About this exercise>
Search the entries below for "WriteData". Report each line where it occurs.

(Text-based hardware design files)
[Start of section]

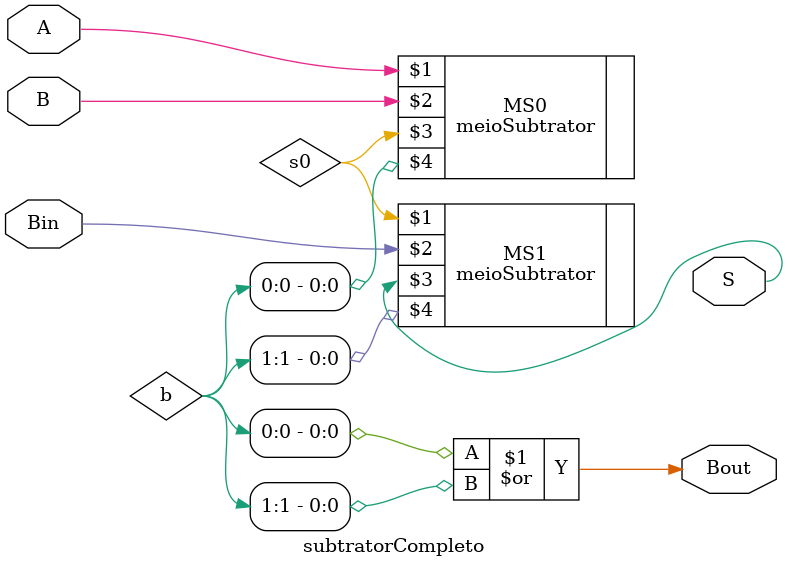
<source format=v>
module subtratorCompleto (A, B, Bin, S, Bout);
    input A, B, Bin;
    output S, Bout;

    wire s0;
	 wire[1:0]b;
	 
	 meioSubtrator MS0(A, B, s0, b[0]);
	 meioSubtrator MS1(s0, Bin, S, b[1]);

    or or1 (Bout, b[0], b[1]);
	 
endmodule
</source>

[End of section]
[Start of section]

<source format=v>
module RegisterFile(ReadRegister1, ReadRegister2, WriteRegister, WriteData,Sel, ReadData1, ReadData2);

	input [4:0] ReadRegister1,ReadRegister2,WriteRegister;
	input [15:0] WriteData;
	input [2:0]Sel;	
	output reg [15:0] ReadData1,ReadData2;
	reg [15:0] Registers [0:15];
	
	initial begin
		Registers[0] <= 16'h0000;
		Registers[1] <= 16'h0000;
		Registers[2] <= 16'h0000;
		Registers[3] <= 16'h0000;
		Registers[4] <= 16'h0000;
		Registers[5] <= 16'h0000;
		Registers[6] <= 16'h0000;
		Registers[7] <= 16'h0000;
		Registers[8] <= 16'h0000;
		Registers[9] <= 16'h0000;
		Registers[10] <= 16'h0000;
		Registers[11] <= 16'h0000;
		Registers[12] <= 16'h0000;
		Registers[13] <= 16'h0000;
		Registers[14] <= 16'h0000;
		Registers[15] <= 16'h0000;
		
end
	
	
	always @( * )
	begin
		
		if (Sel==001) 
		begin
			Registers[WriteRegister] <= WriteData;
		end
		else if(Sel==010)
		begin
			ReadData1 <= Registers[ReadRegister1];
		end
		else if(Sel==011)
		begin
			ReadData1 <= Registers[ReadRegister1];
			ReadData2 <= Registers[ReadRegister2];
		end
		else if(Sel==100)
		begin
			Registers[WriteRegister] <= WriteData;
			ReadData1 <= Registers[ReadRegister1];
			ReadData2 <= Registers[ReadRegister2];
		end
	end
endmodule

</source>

[End of section]

The answer>
module RegisterFile(ReadRegister1, ReadRegister2, WriteRegister, WriteData,Sel, ReadData1, ReadData2);
	input [15:0] WriteData;
			Registers[WriteRegister] <= WriteData;
			Registers[WriteRegister] <= WriteData;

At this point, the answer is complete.